NEW YORK: Outdoor apparel retailer The North Face has provided a pointer as to how ecommerce might become more human in the future thanks to a tie-up with digital shopping consultancy Fluid that leverages the latest "cognitive" technology.

Fluid's "Expert Personal Shopper" system is powered by IBM's Watson, a cognitive computing platform which previously proved victorious on television gameshow Jeopardy! in 2011.

As an early partner of IBM's Watson Developers Cloud, Fluid developed the "Expert Personal Shopper" app, which uses natural language and dialogue-driven interaction to bring the in-store experience onto the web.

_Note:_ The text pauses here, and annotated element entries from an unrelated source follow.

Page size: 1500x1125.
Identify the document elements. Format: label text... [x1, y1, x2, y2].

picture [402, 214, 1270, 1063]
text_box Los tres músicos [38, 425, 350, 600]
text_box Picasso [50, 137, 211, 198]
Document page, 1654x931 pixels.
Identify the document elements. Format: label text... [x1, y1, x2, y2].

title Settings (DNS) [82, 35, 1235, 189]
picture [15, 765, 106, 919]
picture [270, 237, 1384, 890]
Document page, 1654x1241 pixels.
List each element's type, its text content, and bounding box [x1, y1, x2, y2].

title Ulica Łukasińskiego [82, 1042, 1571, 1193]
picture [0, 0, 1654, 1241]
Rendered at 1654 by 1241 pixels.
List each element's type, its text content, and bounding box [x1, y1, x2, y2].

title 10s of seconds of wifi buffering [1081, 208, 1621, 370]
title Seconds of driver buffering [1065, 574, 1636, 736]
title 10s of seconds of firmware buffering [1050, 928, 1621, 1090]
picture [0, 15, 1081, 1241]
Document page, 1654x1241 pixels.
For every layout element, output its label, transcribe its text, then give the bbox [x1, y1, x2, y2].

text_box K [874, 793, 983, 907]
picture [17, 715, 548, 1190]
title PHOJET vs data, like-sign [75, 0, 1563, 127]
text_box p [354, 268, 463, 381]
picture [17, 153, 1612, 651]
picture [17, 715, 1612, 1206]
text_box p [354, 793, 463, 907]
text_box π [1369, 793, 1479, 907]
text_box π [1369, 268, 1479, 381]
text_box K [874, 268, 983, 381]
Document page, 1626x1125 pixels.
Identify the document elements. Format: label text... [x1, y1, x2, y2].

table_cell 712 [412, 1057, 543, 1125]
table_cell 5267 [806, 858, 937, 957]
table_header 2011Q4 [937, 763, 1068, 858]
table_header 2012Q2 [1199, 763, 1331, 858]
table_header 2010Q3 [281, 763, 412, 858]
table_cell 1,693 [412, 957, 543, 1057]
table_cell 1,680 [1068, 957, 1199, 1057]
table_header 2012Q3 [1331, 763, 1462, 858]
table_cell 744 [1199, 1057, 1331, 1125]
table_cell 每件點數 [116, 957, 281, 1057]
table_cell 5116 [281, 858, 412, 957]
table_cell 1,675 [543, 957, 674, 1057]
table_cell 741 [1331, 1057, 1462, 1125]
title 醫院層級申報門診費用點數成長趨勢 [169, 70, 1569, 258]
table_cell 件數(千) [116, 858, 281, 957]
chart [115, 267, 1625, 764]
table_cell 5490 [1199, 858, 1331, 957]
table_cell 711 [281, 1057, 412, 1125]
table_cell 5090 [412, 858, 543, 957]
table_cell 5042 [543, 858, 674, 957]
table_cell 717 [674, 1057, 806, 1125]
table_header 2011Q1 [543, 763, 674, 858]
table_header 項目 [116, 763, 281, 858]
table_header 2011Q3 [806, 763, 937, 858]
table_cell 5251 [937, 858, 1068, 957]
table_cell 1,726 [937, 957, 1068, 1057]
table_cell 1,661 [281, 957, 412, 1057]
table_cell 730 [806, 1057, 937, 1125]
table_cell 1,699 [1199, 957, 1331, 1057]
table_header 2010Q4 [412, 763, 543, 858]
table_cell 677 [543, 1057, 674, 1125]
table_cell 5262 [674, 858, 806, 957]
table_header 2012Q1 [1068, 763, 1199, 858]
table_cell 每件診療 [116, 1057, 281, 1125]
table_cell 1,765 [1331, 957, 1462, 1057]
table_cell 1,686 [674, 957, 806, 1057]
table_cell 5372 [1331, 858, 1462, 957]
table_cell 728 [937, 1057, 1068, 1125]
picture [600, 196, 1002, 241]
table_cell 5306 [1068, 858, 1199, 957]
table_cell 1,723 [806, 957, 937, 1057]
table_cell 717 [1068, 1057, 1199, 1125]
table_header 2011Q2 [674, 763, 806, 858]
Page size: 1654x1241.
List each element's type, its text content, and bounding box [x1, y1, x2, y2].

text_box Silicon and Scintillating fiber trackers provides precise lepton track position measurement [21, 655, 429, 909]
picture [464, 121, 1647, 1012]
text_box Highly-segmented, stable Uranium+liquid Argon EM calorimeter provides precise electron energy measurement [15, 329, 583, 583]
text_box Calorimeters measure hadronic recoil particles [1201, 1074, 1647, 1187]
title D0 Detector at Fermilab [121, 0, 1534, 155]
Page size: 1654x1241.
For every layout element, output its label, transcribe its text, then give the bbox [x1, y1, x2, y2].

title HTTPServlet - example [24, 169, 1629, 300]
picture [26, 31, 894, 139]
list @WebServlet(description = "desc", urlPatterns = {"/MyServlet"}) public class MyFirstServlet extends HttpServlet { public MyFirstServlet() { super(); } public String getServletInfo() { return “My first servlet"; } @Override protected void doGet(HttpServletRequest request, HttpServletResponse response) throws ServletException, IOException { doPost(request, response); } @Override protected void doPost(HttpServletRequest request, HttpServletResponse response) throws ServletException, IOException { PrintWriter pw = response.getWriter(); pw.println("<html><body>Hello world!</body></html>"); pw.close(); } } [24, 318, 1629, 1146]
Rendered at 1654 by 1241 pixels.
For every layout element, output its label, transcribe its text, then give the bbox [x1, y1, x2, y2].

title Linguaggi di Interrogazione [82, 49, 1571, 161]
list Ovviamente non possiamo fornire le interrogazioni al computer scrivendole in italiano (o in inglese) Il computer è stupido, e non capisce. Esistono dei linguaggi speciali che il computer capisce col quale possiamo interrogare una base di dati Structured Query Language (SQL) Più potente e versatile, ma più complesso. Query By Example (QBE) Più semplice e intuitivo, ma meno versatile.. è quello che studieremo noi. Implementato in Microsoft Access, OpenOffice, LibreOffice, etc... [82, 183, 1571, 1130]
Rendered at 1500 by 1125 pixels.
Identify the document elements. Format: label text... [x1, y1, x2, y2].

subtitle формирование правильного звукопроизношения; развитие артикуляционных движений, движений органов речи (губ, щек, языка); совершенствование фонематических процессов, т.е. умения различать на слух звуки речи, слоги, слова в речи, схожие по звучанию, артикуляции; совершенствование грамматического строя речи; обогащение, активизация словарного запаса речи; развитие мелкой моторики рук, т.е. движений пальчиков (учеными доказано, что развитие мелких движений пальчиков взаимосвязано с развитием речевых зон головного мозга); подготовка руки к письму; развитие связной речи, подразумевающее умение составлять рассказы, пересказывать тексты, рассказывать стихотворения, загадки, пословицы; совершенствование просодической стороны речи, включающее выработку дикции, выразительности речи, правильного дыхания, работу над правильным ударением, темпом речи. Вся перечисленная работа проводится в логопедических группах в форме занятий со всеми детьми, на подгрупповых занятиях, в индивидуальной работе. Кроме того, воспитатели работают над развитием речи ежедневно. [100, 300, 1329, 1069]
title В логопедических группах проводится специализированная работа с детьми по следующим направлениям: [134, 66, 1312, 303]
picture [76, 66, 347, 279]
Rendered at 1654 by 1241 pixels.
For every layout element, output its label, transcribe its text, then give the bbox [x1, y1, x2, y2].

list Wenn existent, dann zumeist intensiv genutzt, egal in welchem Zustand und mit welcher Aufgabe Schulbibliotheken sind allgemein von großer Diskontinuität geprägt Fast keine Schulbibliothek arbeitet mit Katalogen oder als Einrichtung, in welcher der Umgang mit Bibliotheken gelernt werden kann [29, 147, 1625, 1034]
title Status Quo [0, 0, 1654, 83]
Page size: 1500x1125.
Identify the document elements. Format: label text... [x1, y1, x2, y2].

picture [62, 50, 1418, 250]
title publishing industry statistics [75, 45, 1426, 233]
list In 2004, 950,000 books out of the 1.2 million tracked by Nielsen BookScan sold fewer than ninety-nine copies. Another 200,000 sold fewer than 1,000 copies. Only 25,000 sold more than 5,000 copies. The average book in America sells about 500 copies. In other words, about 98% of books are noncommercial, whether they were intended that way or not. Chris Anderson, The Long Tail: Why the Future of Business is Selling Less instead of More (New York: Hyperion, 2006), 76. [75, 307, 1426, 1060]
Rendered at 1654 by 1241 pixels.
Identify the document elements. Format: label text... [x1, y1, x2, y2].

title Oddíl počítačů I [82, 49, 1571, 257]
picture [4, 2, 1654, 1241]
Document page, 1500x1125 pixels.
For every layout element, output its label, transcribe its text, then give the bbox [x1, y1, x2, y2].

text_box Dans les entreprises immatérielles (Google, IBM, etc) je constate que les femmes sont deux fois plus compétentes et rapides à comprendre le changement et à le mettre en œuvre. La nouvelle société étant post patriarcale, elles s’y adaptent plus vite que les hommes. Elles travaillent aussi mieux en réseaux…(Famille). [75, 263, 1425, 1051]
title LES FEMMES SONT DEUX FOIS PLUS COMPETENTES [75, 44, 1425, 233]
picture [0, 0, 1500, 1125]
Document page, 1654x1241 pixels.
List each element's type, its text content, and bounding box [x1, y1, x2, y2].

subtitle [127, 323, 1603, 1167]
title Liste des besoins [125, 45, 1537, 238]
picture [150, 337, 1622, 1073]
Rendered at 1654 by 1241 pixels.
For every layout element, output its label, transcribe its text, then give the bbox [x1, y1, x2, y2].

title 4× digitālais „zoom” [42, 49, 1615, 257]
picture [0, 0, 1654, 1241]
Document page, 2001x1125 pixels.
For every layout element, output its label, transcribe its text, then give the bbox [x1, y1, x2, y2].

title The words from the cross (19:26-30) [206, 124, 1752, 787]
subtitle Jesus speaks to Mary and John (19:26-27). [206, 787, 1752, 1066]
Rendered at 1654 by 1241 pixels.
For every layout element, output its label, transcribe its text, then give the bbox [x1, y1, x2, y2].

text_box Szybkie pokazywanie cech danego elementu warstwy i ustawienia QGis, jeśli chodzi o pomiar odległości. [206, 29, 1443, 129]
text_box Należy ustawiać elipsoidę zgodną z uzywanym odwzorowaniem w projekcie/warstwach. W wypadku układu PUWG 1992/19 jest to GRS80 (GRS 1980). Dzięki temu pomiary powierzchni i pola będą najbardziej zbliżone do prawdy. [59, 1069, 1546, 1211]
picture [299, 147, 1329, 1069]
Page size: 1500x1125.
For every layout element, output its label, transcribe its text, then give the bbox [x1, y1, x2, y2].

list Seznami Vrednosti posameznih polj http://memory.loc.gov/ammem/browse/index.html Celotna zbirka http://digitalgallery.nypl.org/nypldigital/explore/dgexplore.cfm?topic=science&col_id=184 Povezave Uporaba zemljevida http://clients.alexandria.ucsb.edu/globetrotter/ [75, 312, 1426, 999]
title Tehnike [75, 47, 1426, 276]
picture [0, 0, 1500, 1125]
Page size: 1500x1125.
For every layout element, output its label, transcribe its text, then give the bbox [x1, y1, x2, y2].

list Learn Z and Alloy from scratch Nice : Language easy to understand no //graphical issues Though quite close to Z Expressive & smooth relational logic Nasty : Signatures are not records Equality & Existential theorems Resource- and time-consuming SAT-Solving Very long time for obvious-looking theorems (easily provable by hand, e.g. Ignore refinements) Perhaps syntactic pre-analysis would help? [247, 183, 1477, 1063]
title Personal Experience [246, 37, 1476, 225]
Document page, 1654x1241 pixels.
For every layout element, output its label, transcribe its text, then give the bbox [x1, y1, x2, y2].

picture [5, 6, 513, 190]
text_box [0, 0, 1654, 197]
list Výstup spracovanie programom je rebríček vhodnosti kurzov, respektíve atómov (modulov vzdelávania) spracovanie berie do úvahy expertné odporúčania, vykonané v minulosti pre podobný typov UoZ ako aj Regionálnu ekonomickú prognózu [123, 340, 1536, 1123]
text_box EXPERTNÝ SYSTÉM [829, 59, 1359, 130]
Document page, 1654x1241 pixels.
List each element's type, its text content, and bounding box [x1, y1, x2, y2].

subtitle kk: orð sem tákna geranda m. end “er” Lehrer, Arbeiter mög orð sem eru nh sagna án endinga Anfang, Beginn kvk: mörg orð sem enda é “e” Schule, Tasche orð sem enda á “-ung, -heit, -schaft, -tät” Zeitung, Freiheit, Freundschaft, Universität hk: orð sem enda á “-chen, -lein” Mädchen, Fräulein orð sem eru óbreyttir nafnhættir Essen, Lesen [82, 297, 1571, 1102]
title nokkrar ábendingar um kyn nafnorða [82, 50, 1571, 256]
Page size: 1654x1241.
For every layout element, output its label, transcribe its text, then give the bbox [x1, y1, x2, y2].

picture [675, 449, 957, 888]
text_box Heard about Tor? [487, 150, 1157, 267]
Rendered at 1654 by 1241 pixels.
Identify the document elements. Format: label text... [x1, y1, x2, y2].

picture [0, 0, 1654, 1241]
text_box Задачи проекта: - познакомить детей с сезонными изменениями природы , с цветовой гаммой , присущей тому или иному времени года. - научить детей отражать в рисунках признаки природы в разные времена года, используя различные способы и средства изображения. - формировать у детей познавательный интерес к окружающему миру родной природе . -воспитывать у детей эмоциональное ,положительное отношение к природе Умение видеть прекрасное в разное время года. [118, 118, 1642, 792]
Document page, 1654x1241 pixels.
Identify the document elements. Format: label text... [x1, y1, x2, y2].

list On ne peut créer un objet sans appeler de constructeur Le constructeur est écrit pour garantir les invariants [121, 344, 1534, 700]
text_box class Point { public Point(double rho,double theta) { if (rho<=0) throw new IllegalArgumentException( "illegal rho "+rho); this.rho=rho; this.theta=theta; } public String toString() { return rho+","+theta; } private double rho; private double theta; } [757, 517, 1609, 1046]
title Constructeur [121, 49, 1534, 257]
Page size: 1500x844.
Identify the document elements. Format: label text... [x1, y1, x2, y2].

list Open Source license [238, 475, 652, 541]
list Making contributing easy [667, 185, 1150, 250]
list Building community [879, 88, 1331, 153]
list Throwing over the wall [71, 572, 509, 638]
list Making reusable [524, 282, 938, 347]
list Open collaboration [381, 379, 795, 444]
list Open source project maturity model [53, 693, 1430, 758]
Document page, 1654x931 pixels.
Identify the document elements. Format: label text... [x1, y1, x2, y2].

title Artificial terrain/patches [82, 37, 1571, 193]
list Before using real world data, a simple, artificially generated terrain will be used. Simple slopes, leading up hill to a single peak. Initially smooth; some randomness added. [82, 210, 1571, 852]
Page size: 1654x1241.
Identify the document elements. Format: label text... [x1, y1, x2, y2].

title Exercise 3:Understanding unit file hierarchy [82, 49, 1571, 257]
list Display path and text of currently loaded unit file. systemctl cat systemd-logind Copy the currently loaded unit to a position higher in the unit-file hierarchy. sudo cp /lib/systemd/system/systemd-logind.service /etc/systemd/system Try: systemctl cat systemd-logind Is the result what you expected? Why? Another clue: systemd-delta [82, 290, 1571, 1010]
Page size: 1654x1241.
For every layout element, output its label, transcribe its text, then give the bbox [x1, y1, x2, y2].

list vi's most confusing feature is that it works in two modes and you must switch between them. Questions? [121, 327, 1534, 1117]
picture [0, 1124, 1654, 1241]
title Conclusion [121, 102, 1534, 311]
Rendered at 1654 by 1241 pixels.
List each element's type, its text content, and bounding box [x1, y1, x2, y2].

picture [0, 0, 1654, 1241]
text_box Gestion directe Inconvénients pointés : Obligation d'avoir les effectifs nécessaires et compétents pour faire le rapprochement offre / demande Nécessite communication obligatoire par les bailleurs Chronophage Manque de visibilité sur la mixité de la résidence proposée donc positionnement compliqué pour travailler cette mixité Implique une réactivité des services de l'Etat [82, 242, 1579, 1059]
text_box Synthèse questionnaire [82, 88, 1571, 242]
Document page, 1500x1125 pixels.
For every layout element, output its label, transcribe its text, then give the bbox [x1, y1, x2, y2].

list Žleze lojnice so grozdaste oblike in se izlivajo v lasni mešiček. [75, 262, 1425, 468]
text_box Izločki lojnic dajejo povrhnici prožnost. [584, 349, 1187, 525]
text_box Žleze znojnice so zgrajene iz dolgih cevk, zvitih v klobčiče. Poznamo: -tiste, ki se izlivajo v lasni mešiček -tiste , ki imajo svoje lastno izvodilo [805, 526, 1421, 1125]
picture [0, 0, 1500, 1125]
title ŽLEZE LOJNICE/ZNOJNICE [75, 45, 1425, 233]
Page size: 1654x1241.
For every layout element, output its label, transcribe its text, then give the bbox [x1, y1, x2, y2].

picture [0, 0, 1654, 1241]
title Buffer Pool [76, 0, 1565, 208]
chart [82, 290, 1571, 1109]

Ginni Rometty, IBM's chairman/president/CEO, told delegates at the National Retail Federation's Big Show that the new tool seeks to answer a pressing question: "If you could bring the best behaviour, the best insight, of any store associate and put that online, what good would it do?"

Watson itself is qualitatively different from the interfaces most online retailers currently employ, according to Rometty. "It is not a search engine. It finds a needle in a haystack; it knows what the haystack is," she said.

As such, Rometty suggested, The North Face/Fluid application of this system offers a "feel" of the next steps for retail – on the internet and beyond. (For more, including a walk-through of "Expert Personal Shopper" on TheNorthFace.com, read Warc's report: IBM and The North Face seek to reshape ecommerce.)

"This is not just a new era of technology. This will be a new era of commerce," she said. "This is about business paradigms that are going to change.

"I assert this will radically change your industry. It will allow you to build relationships in a way that builds trust that you never had before."

The need for retailers to adapt is powerful, given that 2.5 gigabytes of data are now created every day, stretching the capacity of traditional software and programming to their limit.

"You're going to be very frustrated with all that before it gets better," said Rometty. "You're going to have to find, just in time, a way to deal with it. And that's what this era will do."